* **Extracted material**:
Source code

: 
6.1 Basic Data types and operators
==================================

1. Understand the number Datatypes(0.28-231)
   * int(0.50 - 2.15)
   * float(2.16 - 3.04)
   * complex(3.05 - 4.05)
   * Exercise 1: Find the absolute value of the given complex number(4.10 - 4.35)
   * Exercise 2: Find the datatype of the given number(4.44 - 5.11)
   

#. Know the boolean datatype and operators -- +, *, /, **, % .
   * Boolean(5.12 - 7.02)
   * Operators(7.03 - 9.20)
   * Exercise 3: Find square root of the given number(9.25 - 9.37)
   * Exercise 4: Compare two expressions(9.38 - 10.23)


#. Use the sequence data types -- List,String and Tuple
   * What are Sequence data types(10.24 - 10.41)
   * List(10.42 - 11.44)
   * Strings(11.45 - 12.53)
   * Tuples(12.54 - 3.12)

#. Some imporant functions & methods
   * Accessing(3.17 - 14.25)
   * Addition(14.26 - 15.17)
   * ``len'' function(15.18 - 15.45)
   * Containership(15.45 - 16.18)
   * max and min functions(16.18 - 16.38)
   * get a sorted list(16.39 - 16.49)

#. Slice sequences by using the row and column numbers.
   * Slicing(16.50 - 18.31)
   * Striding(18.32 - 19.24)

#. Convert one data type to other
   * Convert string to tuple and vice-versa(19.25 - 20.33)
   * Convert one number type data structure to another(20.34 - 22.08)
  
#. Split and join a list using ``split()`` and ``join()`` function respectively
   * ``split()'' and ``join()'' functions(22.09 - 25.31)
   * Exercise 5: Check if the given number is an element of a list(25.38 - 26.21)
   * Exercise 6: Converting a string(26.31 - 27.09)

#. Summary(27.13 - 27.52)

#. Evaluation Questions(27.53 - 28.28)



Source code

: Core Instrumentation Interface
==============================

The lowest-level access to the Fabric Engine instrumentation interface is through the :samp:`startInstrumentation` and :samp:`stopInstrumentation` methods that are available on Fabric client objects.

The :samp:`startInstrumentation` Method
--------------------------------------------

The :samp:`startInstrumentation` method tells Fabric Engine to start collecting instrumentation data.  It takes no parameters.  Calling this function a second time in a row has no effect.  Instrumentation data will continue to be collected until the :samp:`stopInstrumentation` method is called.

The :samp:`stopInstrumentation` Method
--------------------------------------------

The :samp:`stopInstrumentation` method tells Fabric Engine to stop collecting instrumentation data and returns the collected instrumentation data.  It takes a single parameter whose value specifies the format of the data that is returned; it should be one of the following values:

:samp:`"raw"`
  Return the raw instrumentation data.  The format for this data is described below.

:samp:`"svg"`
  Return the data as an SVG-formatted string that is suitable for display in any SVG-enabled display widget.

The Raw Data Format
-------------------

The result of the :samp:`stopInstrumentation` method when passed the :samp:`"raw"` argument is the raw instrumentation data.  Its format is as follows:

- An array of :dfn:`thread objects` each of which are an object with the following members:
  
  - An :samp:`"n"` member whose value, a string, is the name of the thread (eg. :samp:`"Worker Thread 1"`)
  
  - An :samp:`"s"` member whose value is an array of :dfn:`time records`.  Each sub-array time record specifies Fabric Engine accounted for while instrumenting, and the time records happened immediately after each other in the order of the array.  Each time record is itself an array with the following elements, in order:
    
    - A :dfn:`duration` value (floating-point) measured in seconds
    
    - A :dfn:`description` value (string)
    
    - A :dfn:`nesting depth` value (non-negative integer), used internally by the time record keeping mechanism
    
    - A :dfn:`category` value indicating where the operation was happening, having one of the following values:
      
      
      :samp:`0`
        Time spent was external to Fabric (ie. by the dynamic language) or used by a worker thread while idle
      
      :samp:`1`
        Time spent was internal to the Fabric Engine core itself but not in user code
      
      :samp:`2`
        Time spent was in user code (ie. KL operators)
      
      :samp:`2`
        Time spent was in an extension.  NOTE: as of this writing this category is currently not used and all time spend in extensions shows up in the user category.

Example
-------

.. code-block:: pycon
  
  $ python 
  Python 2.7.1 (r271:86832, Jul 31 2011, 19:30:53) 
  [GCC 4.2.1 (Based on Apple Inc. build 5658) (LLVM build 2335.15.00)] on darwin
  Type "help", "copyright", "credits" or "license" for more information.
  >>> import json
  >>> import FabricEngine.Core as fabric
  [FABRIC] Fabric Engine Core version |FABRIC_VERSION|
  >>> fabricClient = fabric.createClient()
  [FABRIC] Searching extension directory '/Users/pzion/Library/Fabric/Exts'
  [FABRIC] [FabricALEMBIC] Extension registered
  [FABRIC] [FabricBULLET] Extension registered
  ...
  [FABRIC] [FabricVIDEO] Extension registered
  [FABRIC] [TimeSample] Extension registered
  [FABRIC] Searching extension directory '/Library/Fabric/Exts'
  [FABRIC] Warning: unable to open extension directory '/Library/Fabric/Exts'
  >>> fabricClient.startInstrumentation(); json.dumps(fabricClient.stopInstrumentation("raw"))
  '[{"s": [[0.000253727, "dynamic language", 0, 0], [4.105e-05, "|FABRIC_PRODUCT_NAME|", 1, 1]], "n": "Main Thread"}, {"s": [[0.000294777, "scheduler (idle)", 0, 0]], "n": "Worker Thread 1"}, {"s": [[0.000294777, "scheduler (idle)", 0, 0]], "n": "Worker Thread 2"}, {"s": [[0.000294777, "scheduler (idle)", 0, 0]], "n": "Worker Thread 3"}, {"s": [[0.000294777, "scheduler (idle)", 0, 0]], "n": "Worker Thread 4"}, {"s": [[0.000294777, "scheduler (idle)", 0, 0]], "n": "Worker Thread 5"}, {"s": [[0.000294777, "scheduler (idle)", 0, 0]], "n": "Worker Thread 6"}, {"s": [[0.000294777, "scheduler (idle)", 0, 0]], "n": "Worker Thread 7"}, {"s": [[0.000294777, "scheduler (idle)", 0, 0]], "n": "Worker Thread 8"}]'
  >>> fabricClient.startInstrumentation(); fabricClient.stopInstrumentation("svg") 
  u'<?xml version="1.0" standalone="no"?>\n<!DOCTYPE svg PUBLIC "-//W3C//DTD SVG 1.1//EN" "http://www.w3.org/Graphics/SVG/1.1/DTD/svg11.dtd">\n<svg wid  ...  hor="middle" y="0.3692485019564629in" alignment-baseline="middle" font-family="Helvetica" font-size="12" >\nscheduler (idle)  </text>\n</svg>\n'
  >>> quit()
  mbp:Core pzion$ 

* **What is needed**:
Everything above from the line containing "value indicating where" through the line containing "FabricEngine.Core as fabric" must be copied exactly. Nothing outside that range belongs in the answer.

* **Answer to the exercise**:
    - A :dfn:`category` value indicating where the operation was happening, having one of the following values:
      
      
      :samp:`0`
        Time spent was external to Fabric (ie. by the dynamic language) or used by a worker thread while idle
      
      :samp:`1`
        Time spent was internal to the Fabric Engine core itself but not in user code
      
      :samp:`2`
        Time spent was in user code (ie. KL operators)
      
      :samp:`2`
        Time spent was in an extension.  NOTE: as of this writing this category is currently not used and all time spend in extensions shows up in the user category.

Example
-------

.. code-block:: pycon
  
  $ python 
  Python 2.7.1 (r271:86832, Jul 31 2011, 19:30:53) 
  [GCC 4.2.1 (Based on Apple Inc. build 5658) (LLVM build 2335.15.00)] on darwin
  Type "help", "copyright", "credits" or "license" for more information.
  >>> import json
  >>> import FabricEngine.Core as fabric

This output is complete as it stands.